[[ SUPPLIED RECORDS, beginning ]]
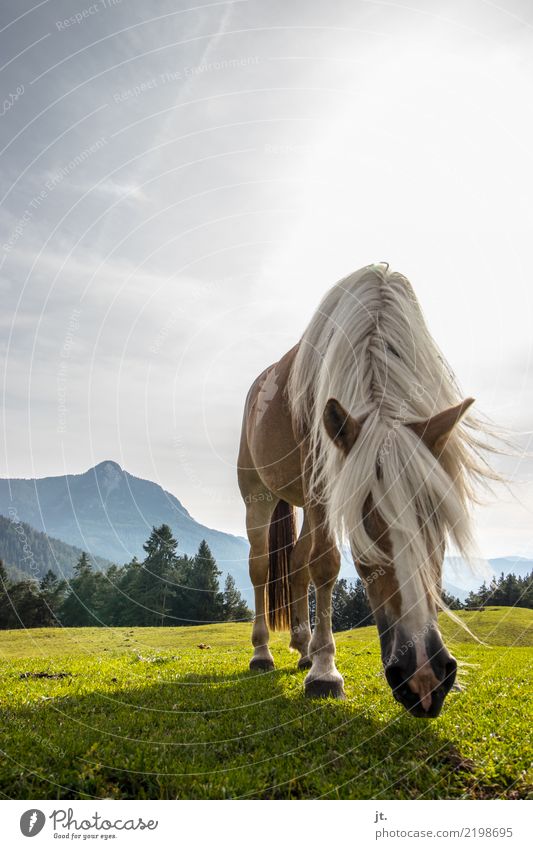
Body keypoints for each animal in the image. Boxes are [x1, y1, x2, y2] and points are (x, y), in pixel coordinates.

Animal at [235, 264, 492, 716]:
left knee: (296, 565)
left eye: (438, 519)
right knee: (261, 567)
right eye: (365, 525)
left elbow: (311, 565)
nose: (424, 676)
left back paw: (302, 647)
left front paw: (314, 658)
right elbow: (325, 564)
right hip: (258, 495)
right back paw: (263, 653)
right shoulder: (322, 481)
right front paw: (325, 673)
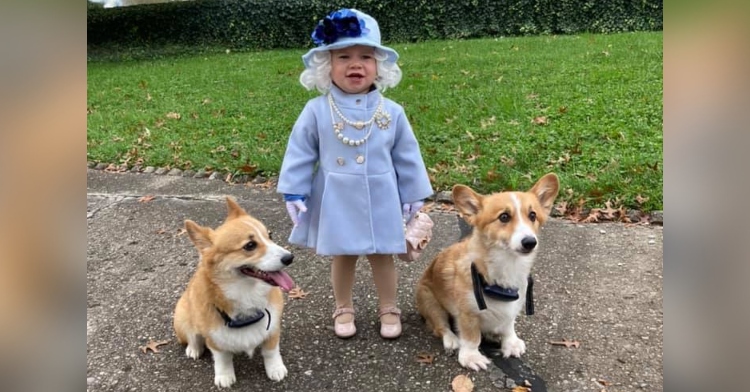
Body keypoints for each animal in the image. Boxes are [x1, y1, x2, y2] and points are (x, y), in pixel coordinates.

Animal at [175, 198, 296, 388]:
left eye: (270, 235)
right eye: (250, 245)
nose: (290, 258)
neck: (247, 293)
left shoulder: (273, 329)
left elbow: (271, 351)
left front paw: (275, 369)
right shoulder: (214, 339)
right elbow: (222, 358)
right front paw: (224, 376)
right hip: (182, 315)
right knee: (193, 335)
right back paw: (194, 349)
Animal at [414, 174, 560, 370]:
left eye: (532, 215)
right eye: (504, 217)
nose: (530, 242)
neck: (507, 265)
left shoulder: (513, 307)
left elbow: (508, 326)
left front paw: (511, 343)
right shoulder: (467, 313)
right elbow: (471, 338)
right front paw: (471, 357)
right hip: (429, 301)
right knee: (441, 326)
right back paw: (452, 340)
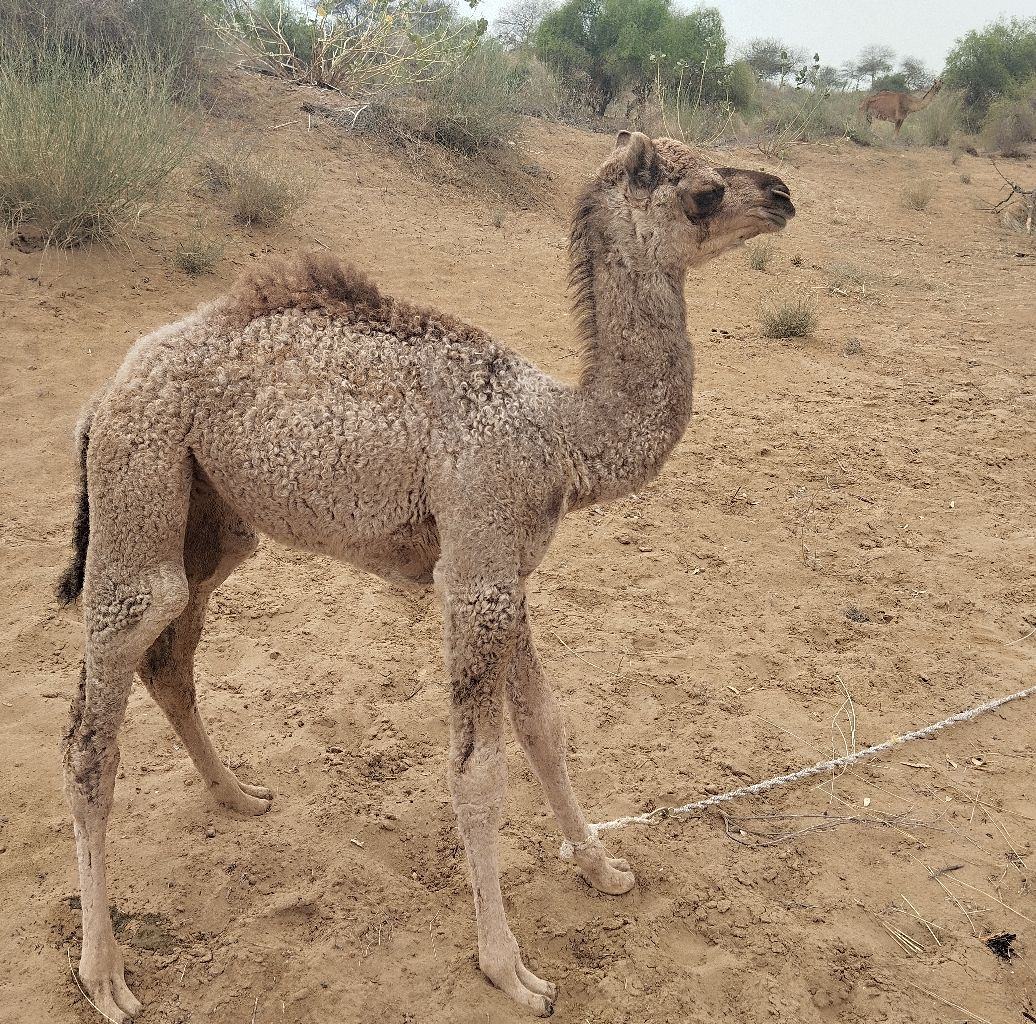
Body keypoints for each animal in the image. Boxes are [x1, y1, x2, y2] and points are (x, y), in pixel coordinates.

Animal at [57, 131, 794, 1020]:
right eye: (706, 192)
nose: (783, 194)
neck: (561, 436)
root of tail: (102, 394)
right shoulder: (474, 573)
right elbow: (479, 771)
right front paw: (508, 967)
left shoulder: (508, 569)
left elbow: (546, 725)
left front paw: (602, 868)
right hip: (139, 476)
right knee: (96, 725)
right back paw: (104, 972)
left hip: (212, 518)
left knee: (172, 657)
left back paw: (239, 795)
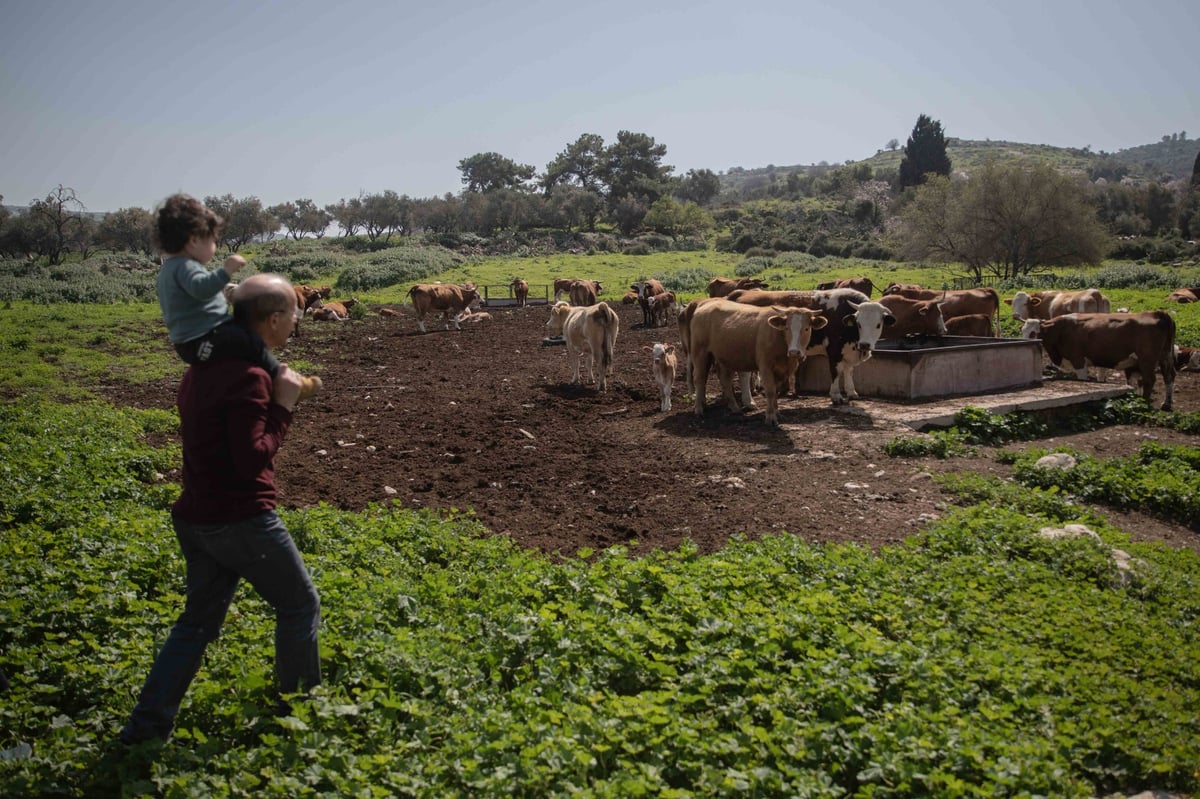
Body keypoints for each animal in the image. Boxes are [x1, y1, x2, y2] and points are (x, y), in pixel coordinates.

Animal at [686, 298, 825, 422]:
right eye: (787, 328)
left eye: (806, 328)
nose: (794, 352)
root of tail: (704, 305)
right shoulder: (765, 366)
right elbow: (770, 390)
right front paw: (770, 417)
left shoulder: (781, 371)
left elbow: (776, 391)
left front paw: (777, 412)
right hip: (700, 352)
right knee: (699, 378)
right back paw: (698, 408)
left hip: (724, 357)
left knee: (725, 380)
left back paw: (734, 407)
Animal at [1027, 311, 1176, 407]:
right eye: (1023, 330)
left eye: (1033, 333)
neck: (1061, 329)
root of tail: (1156, 313)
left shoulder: (1078, 361)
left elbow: (1083, 380)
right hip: (1165, 356)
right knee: (1169, 376)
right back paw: (1166, 403)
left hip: (1147, 360)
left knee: (1150, 380)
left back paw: (1143, 402)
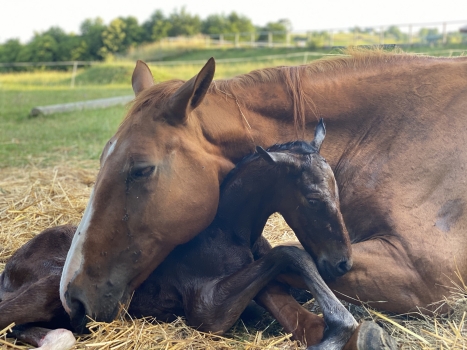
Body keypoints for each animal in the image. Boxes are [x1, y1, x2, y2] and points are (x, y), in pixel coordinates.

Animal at [0, 121, 394, 350]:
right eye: (312, 199)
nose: (343, 263)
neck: (229, 231)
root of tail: (12, 263)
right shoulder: (207, 307)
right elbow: (292, 253)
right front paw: (341, 327)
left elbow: (293, 297)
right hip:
[[ SUPPLIED RECORDS, end ]]
▶ **EXERCISE OBJECTIVE**
Reproduce exactly, and only, the lines from the one holding "left front paw: (511, 343)" through the final line of the entries. Do not include the pictures.

▶ **EXERCISE RESPONSE**
left front paw: (511, 343)
right shoulder: (467, 313)
right elbow: (471, 338)
right front paw: (471, 357)
right hip: (429, 301)
right knee: (441, 326)
right back paw: (452, 340)
Body keypoints for each animal in the image. Boxes are [x1, y1, x2, y2] and points are (x, y), in pixel coordinates.

Animal at [57, 131, 794, 1020]:
right eye: (706, 192)
nose: (783, 194)
neck: (561, 436)
root of tail: (102, 394)
right shoulder: (474, 573)
right elbow: (479, 771)
right front paw: (508, 967)
left shoulder: (508, 569)
left elbow: (546, 725)
left front paw: (602, 868)
right hip: (139, 476)
right knee: (96, 725)
right back paw: (104, 972)
left hip: (212, 518)
left knee: (172, 657)
left back paw: (239, 795)
Body keypoints for each animal in the image. Boxes are [x1, y1, x2, y2] and points are (x, y), in pixel coordinates.

Animal at [686, 298, 825, 422]:
right eye: (787, 328)
left eye: (806, 328)
nose: (794, 352)
root of tail: (704, 305)
right shoulder: (765, 366)
right elbow: (770, 390)
right front paw: (770, 417)
left shoulder: (781, 371)
left elbow: (776, 391)
left front paw: (777, 412)
right hip: (700, 352)
right knee: (699, 378)
right back paw: (698, 408)
left hip: (724, 357)
left knee: (725, 380)
left back paw: (734, 407)
Animal at [1027, 311, 1176, 407]:
right eye: (1023, 330)
left eye: (1033, 333)
neck: (1061, 329)
root of tail: (1156, 313)
left shoulder: (1078, 361)
left elbow: (1083, 380)
right hip: (1165, 356)
right knee: (1169, 376)
right back paw: (1166, 403)
left hip: (1147, 360)
left knee: (1150, 380)
left back paw: (1143, 402)
Body keypoints for each animal in the image. Boxes are [x1, y1, x2, y2] and points are (x, y), in pixel coordinates.

Animal at [0, 121, 394, 350]:
right eye: (312, 199)
nose: (343, 263)
neck: (229, 231)
root of tail: (12, 263)
right shoulder: (207, 307)
right elbow: (292, 253)
right front paw: (341, 327)
left elbow: (293, 297)
right hip:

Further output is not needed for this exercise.